### Task details:
Scan the lines below and report each one containing "with" by copying it.

### Exercise materials:
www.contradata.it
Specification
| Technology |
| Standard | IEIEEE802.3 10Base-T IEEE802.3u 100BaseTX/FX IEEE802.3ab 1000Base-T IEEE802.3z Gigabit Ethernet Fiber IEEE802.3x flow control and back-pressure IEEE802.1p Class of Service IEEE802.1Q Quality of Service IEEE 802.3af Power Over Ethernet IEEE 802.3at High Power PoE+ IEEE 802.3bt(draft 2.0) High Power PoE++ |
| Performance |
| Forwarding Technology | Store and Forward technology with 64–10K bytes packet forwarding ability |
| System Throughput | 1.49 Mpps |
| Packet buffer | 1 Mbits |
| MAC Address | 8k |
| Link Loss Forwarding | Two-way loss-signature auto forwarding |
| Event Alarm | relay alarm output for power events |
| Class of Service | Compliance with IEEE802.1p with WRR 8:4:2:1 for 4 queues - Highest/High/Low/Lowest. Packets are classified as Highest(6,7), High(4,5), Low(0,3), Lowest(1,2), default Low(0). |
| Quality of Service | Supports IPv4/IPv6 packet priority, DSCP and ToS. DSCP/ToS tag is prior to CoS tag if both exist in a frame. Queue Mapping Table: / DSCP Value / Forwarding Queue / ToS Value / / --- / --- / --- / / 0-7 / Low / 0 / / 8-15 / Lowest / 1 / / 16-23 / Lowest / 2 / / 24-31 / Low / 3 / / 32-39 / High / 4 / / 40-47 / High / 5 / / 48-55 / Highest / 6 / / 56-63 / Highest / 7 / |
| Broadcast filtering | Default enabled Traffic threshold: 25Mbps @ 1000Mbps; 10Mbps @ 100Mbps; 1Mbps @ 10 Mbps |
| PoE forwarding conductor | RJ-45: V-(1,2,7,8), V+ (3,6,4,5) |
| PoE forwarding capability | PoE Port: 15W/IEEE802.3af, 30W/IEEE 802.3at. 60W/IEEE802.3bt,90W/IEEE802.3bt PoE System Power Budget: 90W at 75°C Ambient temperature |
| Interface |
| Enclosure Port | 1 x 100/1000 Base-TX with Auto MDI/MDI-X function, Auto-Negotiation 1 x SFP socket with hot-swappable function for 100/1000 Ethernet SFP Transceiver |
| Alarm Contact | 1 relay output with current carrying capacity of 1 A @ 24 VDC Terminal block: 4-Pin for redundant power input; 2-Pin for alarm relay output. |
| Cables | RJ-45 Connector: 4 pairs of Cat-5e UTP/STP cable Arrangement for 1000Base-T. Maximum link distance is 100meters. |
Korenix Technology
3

### Result for this exercise:
| Forwarding Technology | Store and Forward technology with 64–10K bytes packet forwarding ability |
| Class of Service | Compliance with IEEE802.1p with WRR 8:4:2:1 for 4 queues - Highest/High/Low/Lowest. Packets are classified as Highest(6,7), High(4,5), Low(0,3), Lowest(1,2), default Low(0). |
| Enclosure Port | 1 x 100/1000 Base-TX with Auto MDI/MDI-X function, Auto-Negotiation 1 x SFP socket with hot-swappable function for 100/1000 Ethernet SFP Transceiver |
| Alarm Contact | 1 relay output with current carrying capacity of 1 A @ 24 VDC Terminal block: 4-Pin for redundant power input; 2-Pin for alarm relay output. |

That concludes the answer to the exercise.